[Saved entries]
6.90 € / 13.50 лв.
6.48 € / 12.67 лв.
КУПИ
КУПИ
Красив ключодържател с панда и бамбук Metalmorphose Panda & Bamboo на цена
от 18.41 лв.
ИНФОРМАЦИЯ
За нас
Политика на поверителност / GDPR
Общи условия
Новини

* * *

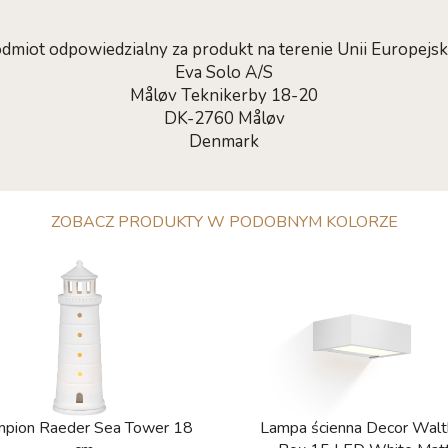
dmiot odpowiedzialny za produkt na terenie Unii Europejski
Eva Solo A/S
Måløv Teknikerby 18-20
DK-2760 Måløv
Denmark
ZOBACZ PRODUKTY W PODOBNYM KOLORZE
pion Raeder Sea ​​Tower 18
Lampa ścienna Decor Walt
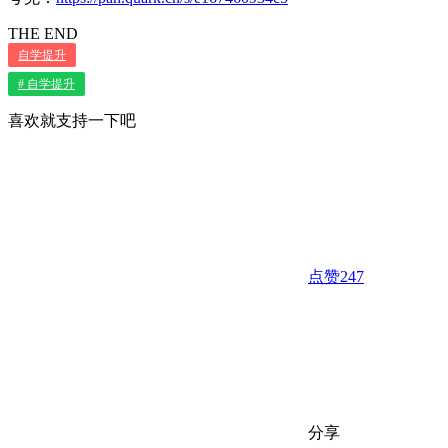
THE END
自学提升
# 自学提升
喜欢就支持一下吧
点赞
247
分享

WORK REQUEST
If you count the lines in the listing above, how many contain the string "Måløv"? Reply with the number alone.

RESULT OF THIS EXERCISE
2